Verstehen sie die Anliegen der Pfarrer-Initiative und den Aufruf zum Ungehorsam?

Gegenüber Menschen ist die Frage nicht Gehorsam oder Ungehorsam, sondern Respekt. Der Aufschrei der Pfarrer-Initiative kommt ja aus dem inneren katholischen Milieu. Ich glaube, dass auch die Oberen in Wirklichkeit sehen, was es da wirklich für Nöte gibt. Lösen kann man nur miteinander, nicht gegeneinander.

Kardinal Schönborn lässt einen homosexuellen Pfarrgemeinderat zu.

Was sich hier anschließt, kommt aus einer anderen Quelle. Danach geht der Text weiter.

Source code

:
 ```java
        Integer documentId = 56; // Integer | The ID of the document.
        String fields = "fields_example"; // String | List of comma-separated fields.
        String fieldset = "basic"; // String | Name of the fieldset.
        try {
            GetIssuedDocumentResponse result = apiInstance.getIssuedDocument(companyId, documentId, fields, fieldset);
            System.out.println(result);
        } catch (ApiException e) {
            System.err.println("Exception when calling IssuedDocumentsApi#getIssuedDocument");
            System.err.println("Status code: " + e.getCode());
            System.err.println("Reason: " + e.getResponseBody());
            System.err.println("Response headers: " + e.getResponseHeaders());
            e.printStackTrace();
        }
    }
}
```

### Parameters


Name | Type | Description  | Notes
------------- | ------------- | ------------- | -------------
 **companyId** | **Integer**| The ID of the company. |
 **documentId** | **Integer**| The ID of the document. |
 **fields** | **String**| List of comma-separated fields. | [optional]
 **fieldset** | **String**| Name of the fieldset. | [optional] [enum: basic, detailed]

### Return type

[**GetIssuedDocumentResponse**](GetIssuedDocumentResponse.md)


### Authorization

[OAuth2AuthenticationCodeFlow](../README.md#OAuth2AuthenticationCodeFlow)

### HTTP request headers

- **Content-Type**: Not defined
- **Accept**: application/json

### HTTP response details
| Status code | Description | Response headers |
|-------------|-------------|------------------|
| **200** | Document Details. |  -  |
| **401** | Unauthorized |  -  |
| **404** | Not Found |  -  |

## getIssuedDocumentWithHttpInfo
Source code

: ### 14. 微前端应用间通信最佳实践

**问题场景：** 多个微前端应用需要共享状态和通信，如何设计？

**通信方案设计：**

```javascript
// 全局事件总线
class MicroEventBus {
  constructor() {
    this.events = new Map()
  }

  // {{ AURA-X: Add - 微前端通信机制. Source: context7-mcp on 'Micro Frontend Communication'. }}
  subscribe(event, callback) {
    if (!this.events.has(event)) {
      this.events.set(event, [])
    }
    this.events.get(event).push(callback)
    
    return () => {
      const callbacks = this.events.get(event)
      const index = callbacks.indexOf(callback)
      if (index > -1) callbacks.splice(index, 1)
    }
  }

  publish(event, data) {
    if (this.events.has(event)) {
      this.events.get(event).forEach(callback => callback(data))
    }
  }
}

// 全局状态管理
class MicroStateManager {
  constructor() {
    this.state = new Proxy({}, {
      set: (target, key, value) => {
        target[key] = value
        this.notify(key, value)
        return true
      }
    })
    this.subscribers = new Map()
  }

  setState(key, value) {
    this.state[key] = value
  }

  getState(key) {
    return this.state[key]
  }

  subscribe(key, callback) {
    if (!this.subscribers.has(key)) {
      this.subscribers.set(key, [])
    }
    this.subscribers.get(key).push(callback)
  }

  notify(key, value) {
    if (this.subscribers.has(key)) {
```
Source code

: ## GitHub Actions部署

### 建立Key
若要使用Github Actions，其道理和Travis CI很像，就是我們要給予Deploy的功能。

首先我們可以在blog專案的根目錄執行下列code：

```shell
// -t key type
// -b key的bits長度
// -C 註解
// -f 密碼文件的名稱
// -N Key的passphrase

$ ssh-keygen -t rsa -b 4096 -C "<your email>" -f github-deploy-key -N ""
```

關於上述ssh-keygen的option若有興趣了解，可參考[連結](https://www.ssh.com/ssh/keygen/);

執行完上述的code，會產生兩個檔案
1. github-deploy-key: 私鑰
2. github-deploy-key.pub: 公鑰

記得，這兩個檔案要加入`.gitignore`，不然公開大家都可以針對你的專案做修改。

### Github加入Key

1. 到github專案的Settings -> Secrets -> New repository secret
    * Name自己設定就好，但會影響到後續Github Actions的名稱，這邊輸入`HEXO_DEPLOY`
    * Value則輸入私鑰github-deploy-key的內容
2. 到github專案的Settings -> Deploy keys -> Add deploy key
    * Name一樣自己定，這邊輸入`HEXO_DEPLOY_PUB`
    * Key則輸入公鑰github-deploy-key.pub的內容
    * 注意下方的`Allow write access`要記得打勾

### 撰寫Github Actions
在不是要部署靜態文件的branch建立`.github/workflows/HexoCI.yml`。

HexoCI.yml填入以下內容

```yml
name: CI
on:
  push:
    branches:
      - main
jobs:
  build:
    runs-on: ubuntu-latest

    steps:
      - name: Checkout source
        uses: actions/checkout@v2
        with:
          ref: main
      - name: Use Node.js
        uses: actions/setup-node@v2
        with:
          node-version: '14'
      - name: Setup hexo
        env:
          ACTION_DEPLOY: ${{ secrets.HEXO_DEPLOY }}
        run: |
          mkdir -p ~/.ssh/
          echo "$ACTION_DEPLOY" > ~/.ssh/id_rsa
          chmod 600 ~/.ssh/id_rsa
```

Was halten Sie davon?

Die Entscheidung des Kardinals halte ich für sehr mutig und richtungsweisend. Er hat den Blick auf den ganzen Menschen gerichtet. Es heißt ja immer, dass die Kirche gar nichts verändert: Mit seiner Entscheidung hat der Kardinal auch einen psychologischen Bremshebel gelockert.

Ob andere Bischöfe das auch so positiv sehen ist keineswegs klar. Bisher hat niemand Stellung genommen. Der KURIER hat mehrere Bischöfe um ein Interview gebeten. Alle haben abgesagt.

Der Kardinal hat Fortune bewiesen. Ich nehme an, dass sich die Zurückhaltung mancher Oberer auch positiv auflösen kann. Ich glaube: In diesen Fragen, auch betreffend die Pfarrerinitiative, wird sich viel wieder normalisieren.